Pois o rapaz que acompanhava as três moças achou por bem pendurar uma grande bolsa de couro no pescoço da efígie esculpida em bronze. O que levou meu amigo Luiz Espírito Santo a interceder. Morador do Méier, bairro próximo a Oswaldo Cruz, professor de Geografia e frequentador assíduo da quadra da Portela, ele pediu educadamente que a bolsa fosse retirada.

“Houve um mix de perplexidade com meu pedido. As amigas dele começaram a rir, a desdenhar”, conta. Ao ver o homem se aproximar novamente do busto, Luiz chegou a cogitar que, apesar da chacota, seu pleito seria atendido. Mas não. O rapaz subiu na base que sustenta o busto, abriu a capanga, retirou um pouco de maconha, e voltou a apoiar a bolsa sobre a escultura.

Prevendo um confronto que estragaria a noite, Luiz decidiu ir embora. A justa revolta acabou expressa em post nas redes sociais. Reproduzo o relato aqui porque, embora não possamos afirmar que espelha uma conduta disseminada, tampouco se trata de caso isolado.

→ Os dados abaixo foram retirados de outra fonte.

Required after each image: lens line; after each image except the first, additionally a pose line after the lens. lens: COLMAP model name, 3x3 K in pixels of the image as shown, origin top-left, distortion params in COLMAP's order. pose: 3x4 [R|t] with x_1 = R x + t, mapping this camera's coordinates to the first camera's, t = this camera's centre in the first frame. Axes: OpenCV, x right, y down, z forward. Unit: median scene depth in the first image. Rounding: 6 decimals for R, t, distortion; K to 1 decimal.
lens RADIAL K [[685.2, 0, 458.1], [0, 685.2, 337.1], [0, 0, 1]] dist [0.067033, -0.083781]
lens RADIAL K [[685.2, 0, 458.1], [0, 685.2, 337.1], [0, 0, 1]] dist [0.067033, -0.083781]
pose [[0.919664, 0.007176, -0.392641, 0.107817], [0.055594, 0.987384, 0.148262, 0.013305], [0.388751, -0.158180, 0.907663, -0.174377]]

Um dos méritos do Trem do Samba é justamente quebrar, ainda que por algumas horas, a mão única que caracteriza o trânsito entre as zonas norte e sul. O morador do subúrbio costuma ir às áreas mais abastadas, seja para trabalhar, fazer seu “corre” ou dar um simples mergulho no mar. O oposto, contudo, é ocorrência rara. O Rio é uma cidade que não se conhece e nem parece fazer questão de se conhecer.

Por isso, ainda que muitas vezes o deslocamento até Oswaldo Cruz seja envolto por uma visão folclórica, falsamente antropológica, é louvável que milhares de cariocas se permitam sair um pouco de sua confortável bolha. E, diga-se, sejam recebidos com tanta gentileza. Bares, restaurantes, barracas de lona, carrinhos de ambulante… O bairro se enfeita e acolhe os visitantes como quem oferece bolo de fubá e café recém-passado.

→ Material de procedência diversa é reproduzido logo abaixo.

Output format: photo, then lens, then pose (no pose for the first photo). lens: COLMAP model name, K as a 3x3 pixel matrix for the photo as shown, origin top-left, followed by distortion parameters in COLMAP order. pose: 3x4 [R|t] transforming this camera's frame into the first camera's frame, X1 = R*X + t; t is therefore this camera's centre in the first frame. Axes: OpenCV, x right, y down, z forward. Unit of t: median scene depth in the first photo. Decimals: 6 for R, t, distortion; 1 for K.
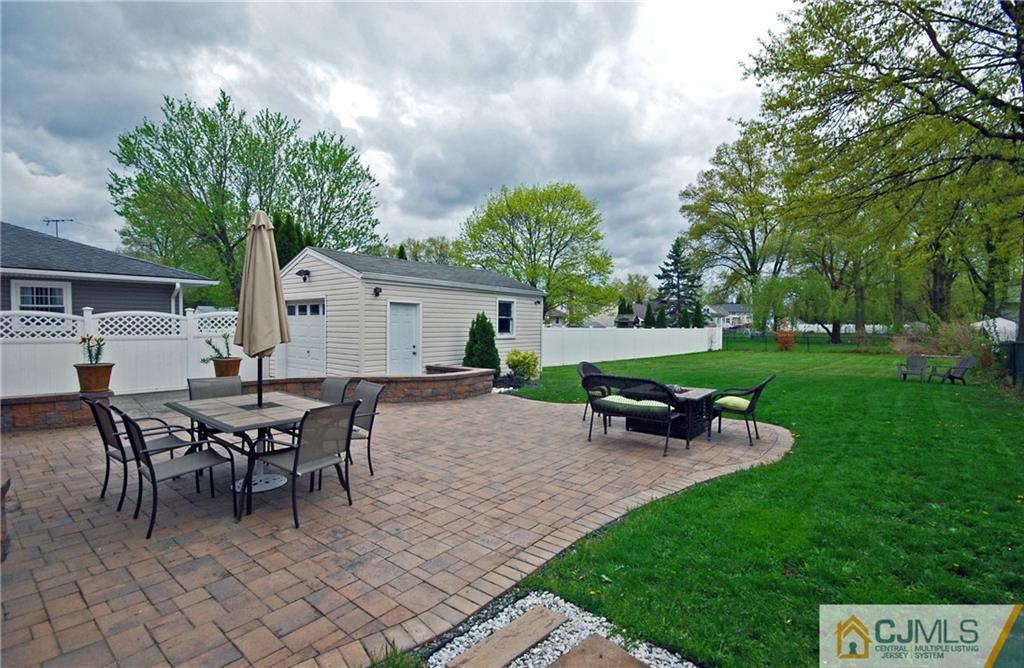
lens RADIAL K [[454.2, 0, 518.0], [0, 454.2, 333.6], [0, 0, 1]] dist [0.004395, 0.000224]
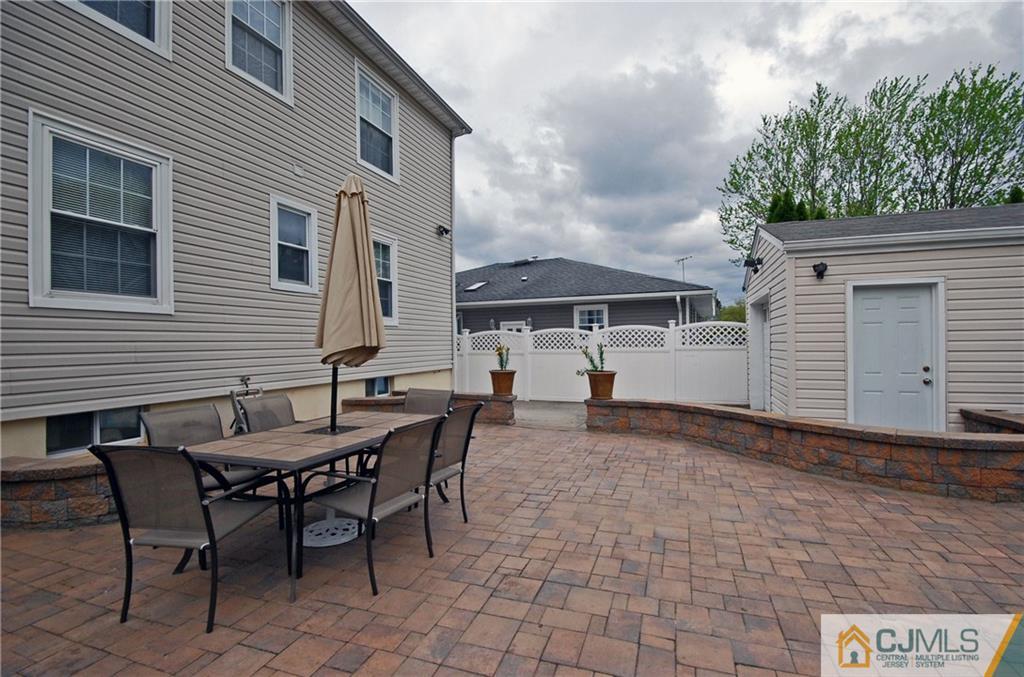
lens RADIAL K [[465.2, 0, 520.1], [0, 465.2, 340.0], [0, 0, 1]] dist [0.000332, -0.001541]
pose [[0.333749, -0.017386, -0.942502, 0.108374], [-0.003709, 0.999798, -0.019756, 0.008267], [0.942655, 0.010089, 0.333617, 0.402221]]
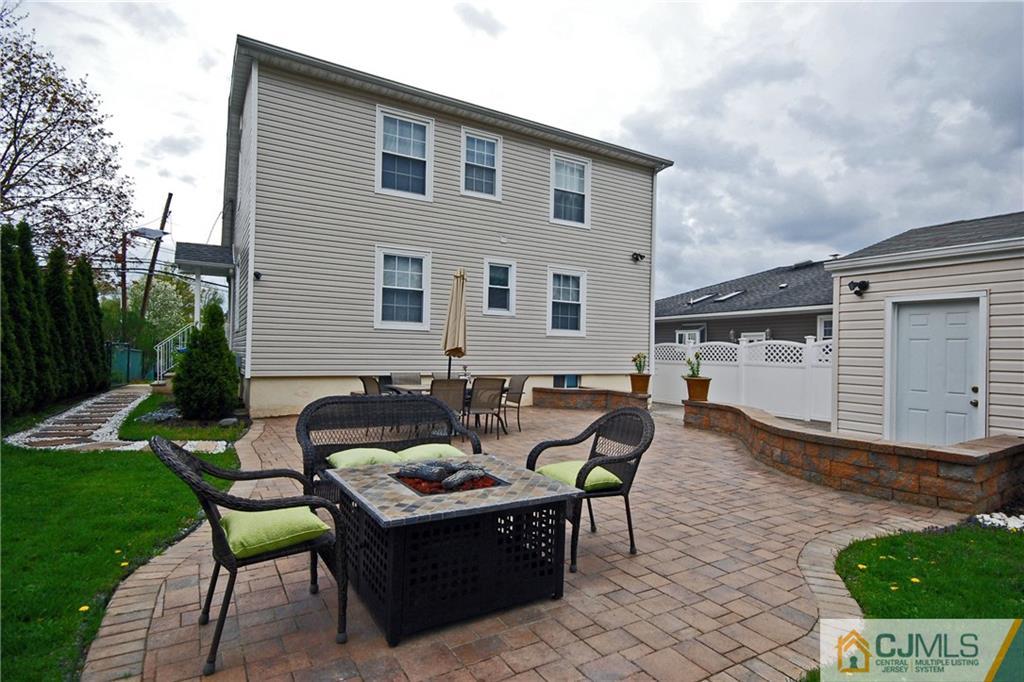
lens RADIAL K [[522.5, 0, 510.7], [0, 522.5, 345.1], [0, 0, 1]] dist [-0.006503, -0.000939]
pose [[-0.360890, -0.026871, -0.932221, 0.448763], [-0.040716, 0.999086, -0.013036, 0.009237], [0.931719, 0.033252, -0.361654, 0.745624]]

Mas ao convidado também cabem cortesia e respeito. Fortemente centrado sobre um saber afrodiaspórico, trazido pela população expulsa das regiões nobres da cidade, o universo suburbano ressoa fundamentos que estão na ossatura do samba e da macumba, dois entes que quase sempre se interpenetram. Nesse sistema de conexões entre o ser e o mundo, ancestralidade não é passado, e sim refazimento, vínculo com o presente. Não se chega em uma roda de samba sentando e pegando o pandeiro, o tantã ou o cavaco. Não se entra no terreiro mexendo em assentamento. E não, não se pendura mochila em busto de baluarte.

Há uma brutal diferença entre símbolo e emoji, sacralidade e fetichismo. “Alguém me avisou/ Pra pisar nesse chão devagarinho”, já cantava Dona Ivone Lara, como quem dá a senha.

Marcelo Moutinho

É autor dos livros  A lua na caixa d’água (Prêmio Jabuti 2022), A palavra ausente (2022), Rua de dentro (2020), Ferrugem (Prêmio da Biblioteca Nacional 2017), Na dobra do dia (2015), e dos infantis Mila, a gata preta (2022) e A menina que perdeu as cores (2013), entre outros.